This Thai peanut chicken skillet is the ultimate weeknight meal for busy days when you crave takeout flavors at home but want something easy and healthy. Juicy chicken, crunchy vegetables, and a creamy peanut sauce come together in minutes and pile up beautifully over a steamy bowl of rice.
The first time I whipped this up was on a busy Thursday after work and now it has become my anytime fix for Thai food cravings when I do not want delivery. Every time I make it the kitchen smells amazing and dinner disappears fast.
Ingredients
- Chicken breast: fresh and lean cooks quickly and soaks up flavor easily try to get organic or free range if possible
- Snap peas: for crisp texture and bright color pick ones that are bright green and snap easily
- Red bell pepper: juicy and sweet with a pop of color look for firm unblemished peppers
- Thai peanut sauce: creamy and bold you can use a store version or make your own with peanut butter and soy sauce check for real peanuts as the first ingredient in store brands
- Cooked rice: fluffy white or jasmine works best prepare ahead or use leftover rice for speed
- Fresh cilantro: a bright herbal touch that makes the dish pop optional but recommended use leaves that are fragrant and green
Instructions
- Prep the Chicken:
- Dice chicken breasts into bite sized cubes and pat them dry with paper towels so they brown well in the pan instead of steaming
- Sauté the Chicken:
- Heat a tablespoon of oil in a large skillet over medium high and add the chicken once the pan is hot stir often for about six to eight minutes until the pieces turn golden and are cooked through no pink should remain inside test the biggest piece to be sure
- Add Vegetables:
- Toss snap peas and sliced red bell pepper into the skillet keep stirring for three to four minutes until the vegetables are bright and mostly tender but still crunchy they should not get mushy
- Add the Sauce:
- Turn the heat to low and pour in the peanut sauce stir gently to coat everything well let it simmer one to two minutes just until warmed through do not let it boil
- Serve it Up:
- Spoon the chicken and vegetables over bowls of steaming hot cooked rice top with fresh cilantro if you like and dig in while it is all piping hot

My favorite thing to add here is fresh cilantro chopped right at serving it brings brightness to every bite and always reminds me of the first time my kids got excited watching me toss herbs over a colorful skillet like confetti this dish always brings happy chatter to weeknight dinners
Storage Tips
Leftovers keep well in a sealed container in the fridge for up to three days. Warm gently over the stove or microwave splash a tiny bit of water in before reheating to keep everything moist. If you use homemade sauce remember to store sauce separately if possible for the best texture.
Ingredient Substitutions
Boneless chicken thighs work in place of breast for more juiciness just cook a few minutes longer. Try broccoli florets baby corn or even thinly sliced carrots if snap peas are not on hand. For gluten free swap peanut sauce with a certified GF variety or make your own with tamari instead of soy sauce.
Serving Suggestions
Spoon over jasmine rice or coconut rice for extra fragrance. For a lower carb version use cauliflower rice or try over salad greens for a peanut chicken salad. This skillet pairs beautifully with a crisp cucumber salad or quick pickled veggies for contrast.
Cultural Context
Thai cuisine is famous for its harmony of sweet salty sour and spicy flavors. Peanut sauce is actually more common in Indonesian and Malaysian cooking but has become beloved in Thai restaurant dishes outside of Thailand. My kids now call this peanut chicken and think it is magic that you can make favorite takeout so quickly at home.
Seasonal Adaptations
In spring swap snap peas for asparagus spears chopped into bites. Summer bell peppers of any color and zucchini work brilliantly. Fall or winter add roasted sweet potatoes or butternut squash for hearty texture.

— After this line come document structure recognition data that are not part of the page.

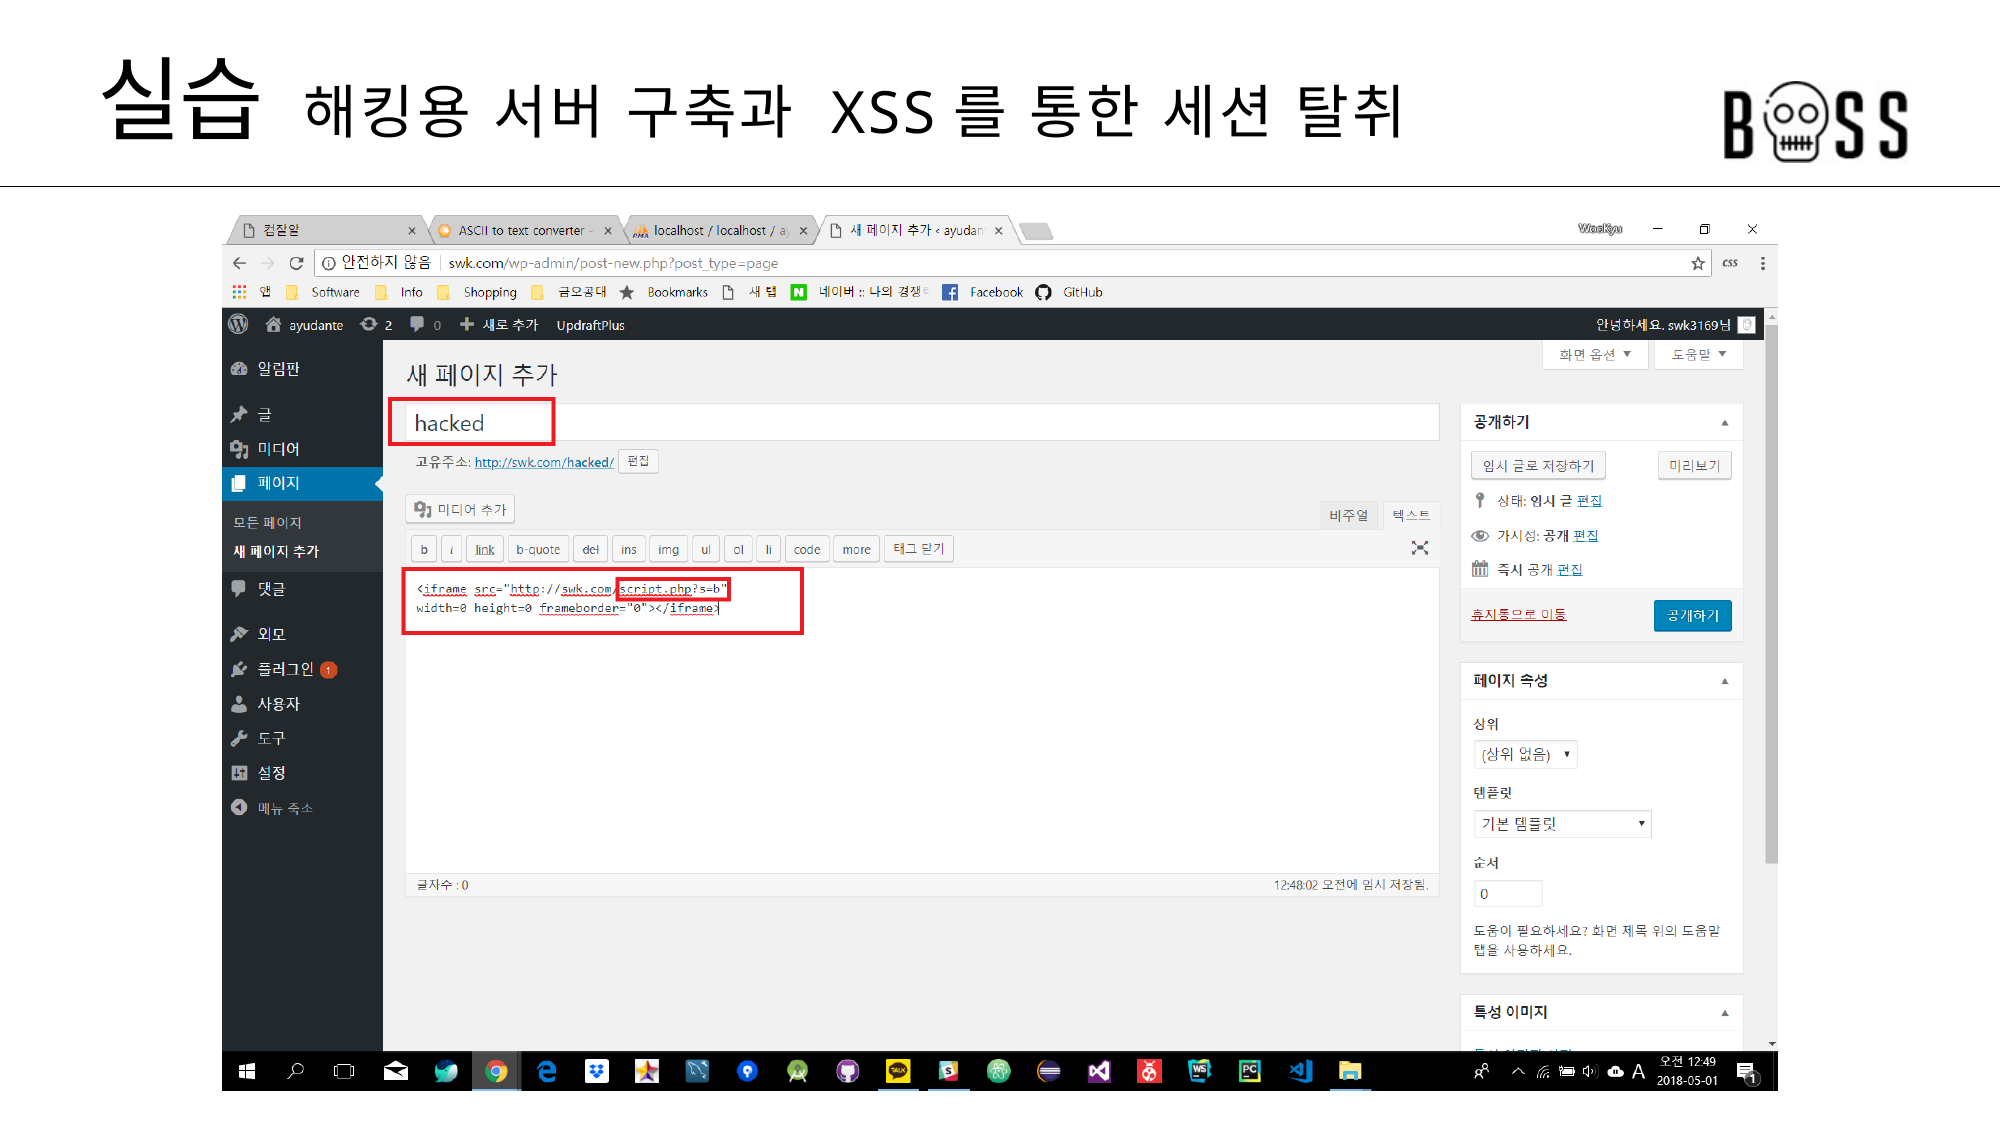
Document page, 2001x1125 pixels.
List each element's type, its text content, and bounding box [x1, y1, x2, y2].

picture [221, 215, 1779, 1091]
picture [232, 476, 245, 491]
title 실습 해킹용 서버 구축과 XSS를 통한 세션 탈취 [95, 39, 1500, 230]
picture [1723, 81, 1909, 163]
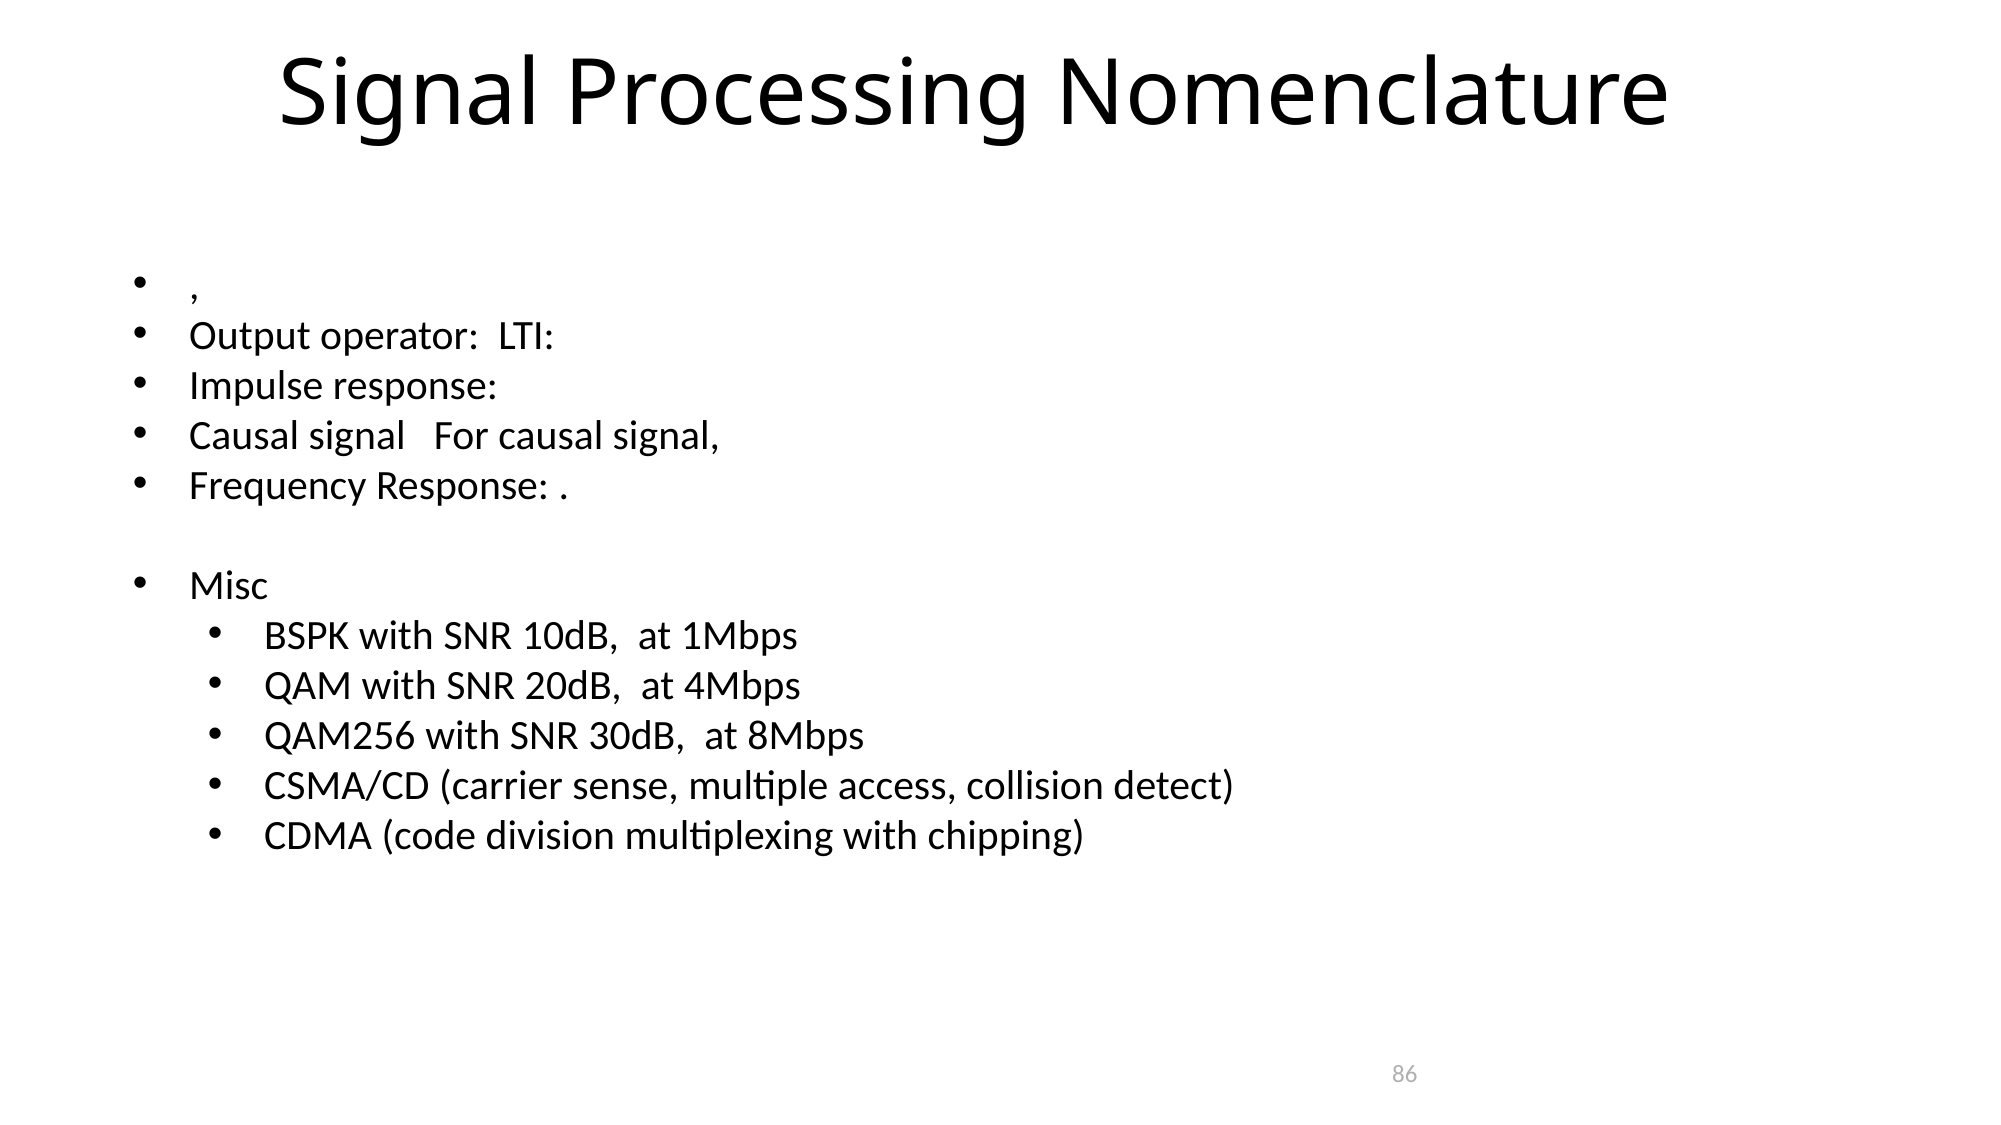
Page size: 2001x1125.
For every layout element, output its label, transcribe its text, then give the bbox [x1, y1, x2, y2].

slide_number 86 [1074, 738, 1425, 1125]
text_box Signal Processing Nomenclature [30, 25, 1922, 151]
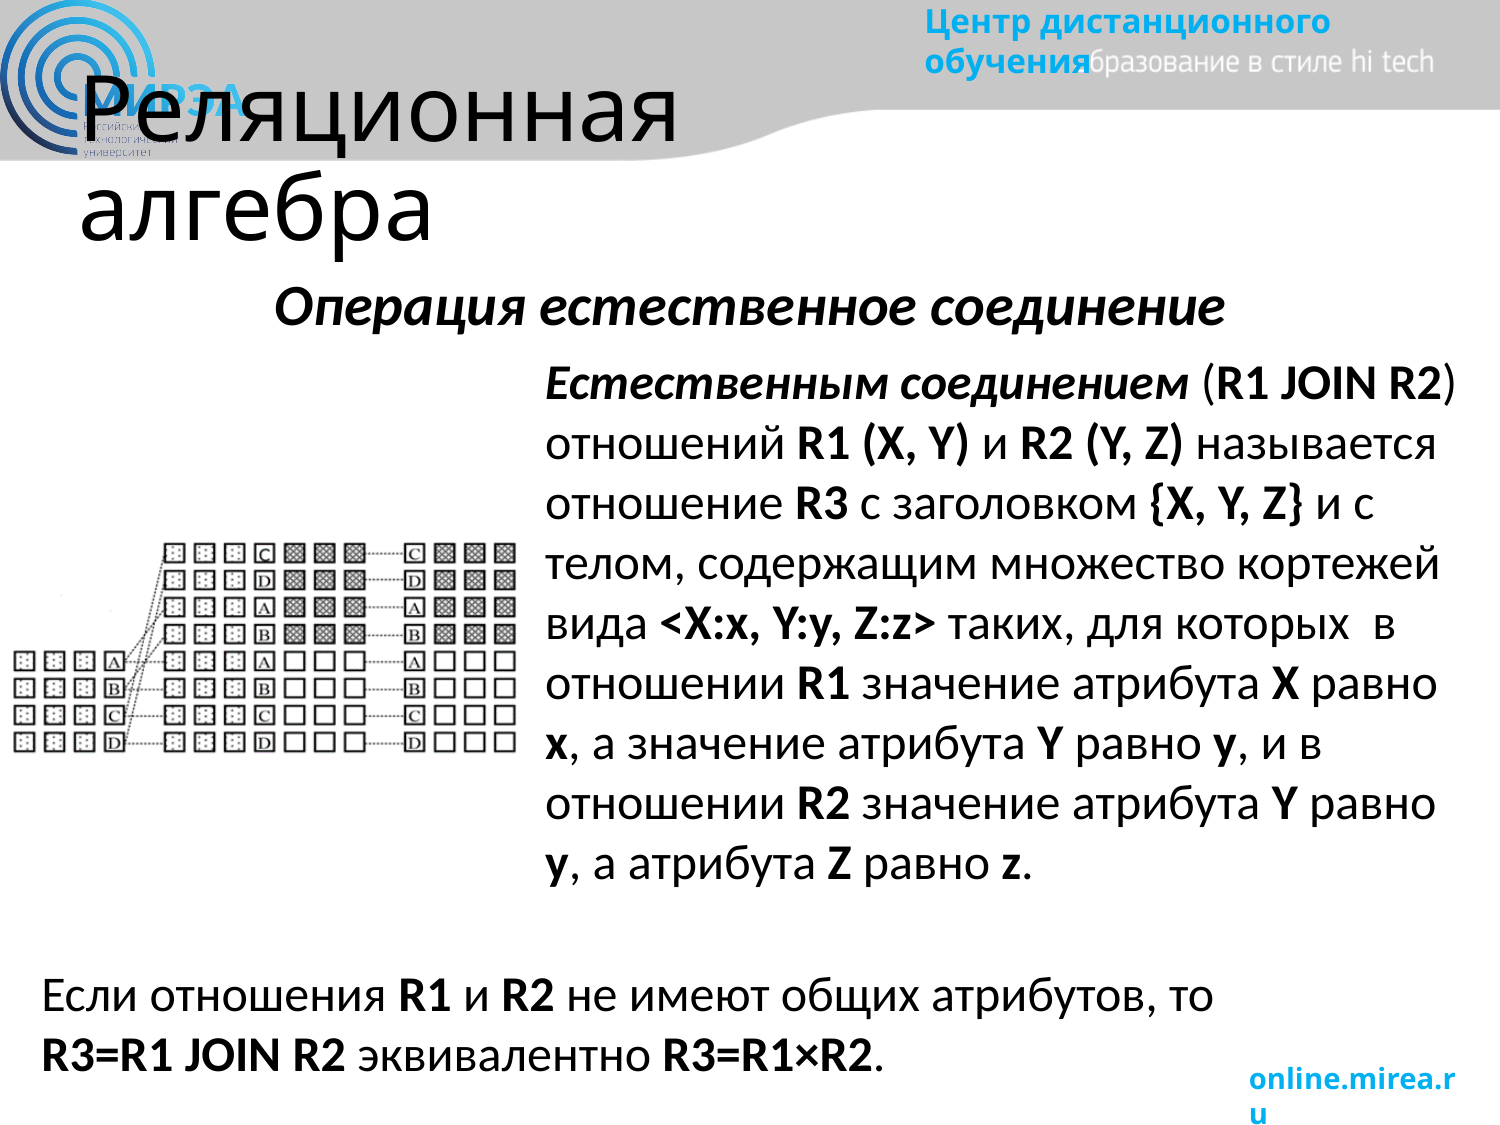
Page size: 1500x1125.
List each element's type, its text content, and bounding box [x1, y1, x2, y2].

text_box Операция естественное соединение [26, 259, 1475, 345]
picture [0, 0, 247, 159]
picture [8, 511, 518, 772]
title Реляционная алгебра [63, 159, 939, 259]
text_box Естественным соединением (R1 JOIN R2) отношений R1 (X, Y) и R2 (Y, Z) называется отношение R3 с заголовком {Х, Y, Z} и с телом, содержащим множество кортежей вида <Х:x, Y:y, Z:z> таких, для которых в отношении R1 значение атрибута Х равно x, а значение атрибута Y равно y, и в отношении R2 значение атрибута Y равно y, а атрибута Z равно z. [530, 341, 1475, 897]
text_box Если отношения R1 и R2 не имеют общих атрибутов, то R3=R1 JOIN R2 эквивалентно R3=R1×R2. [26, 953, 1458, 1089]
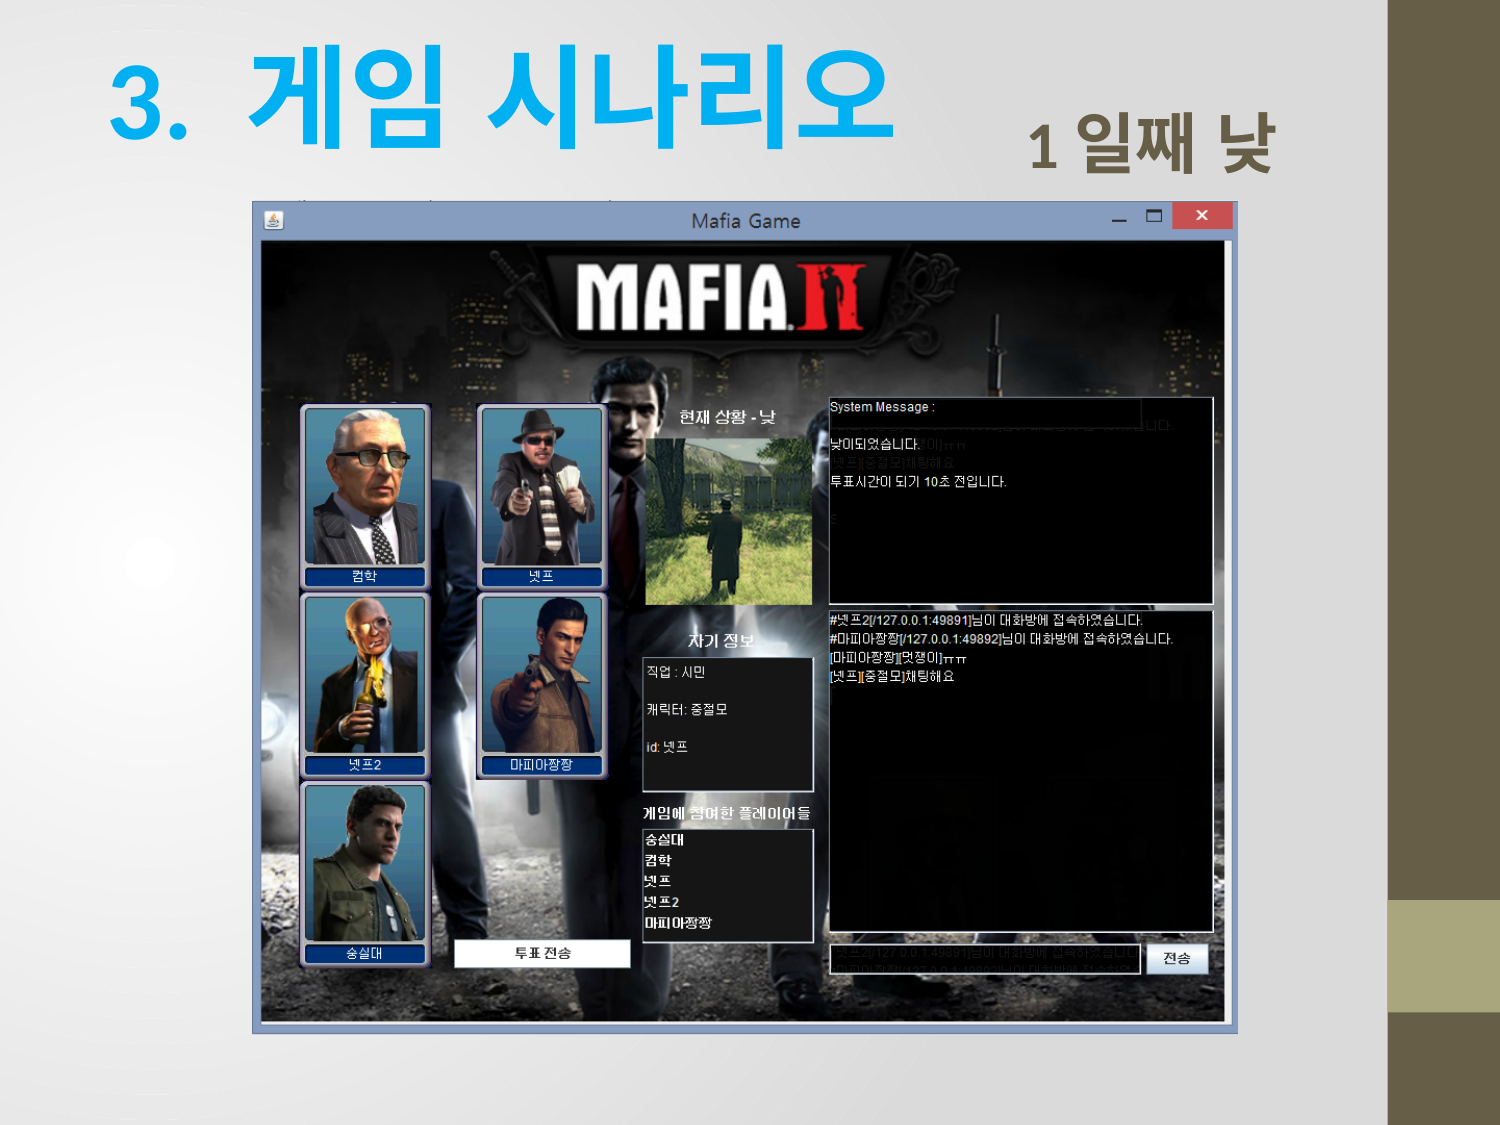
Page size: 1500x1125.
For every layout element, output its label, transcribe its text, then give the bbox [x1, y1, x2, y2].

text_box 3. 게임 시나리오 [91, 19, 914, 170]
text_box 1일째 낮 [1010, 94, 1293, 190]
picture [251, 200, 1238, 1036]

This dish brings quick comfort and is a fantastic way to enjoy takeout flavors at home. Try it once and you’ll want it on repeat all year long.
Recipe FAQs
- → Can I use chicken thighs instead of breast?
Yes, chicken thighs work well. Simply dice and cook until fully done before adding vegetables.
- → Is the peanut sauce spicy?
Most store-bought peanut sauces are mild. Add sriracha or chili flakes for extra heat if you like.
- → Can I substitute rice with something else?
Absolutely. Quinoa or cooked noodles both make excellent alternatives to rice in this dish.
- → Is this dish suitable for meal prep?
Yes, it keeps well refrigerated in airtight containers for up to three days. Reheat gently before serving.
- → What vegetables can I add or swap?
Try adding broccoli, carrots, or baby corn for extra color and crunch alongside the snap peas and bell pepper.
- → How do I make the peanut sauce at home?
Combine peanut butter, soy sauce, lime juice, honey, and a touch of water. Whisk to achieve a smooth consistency.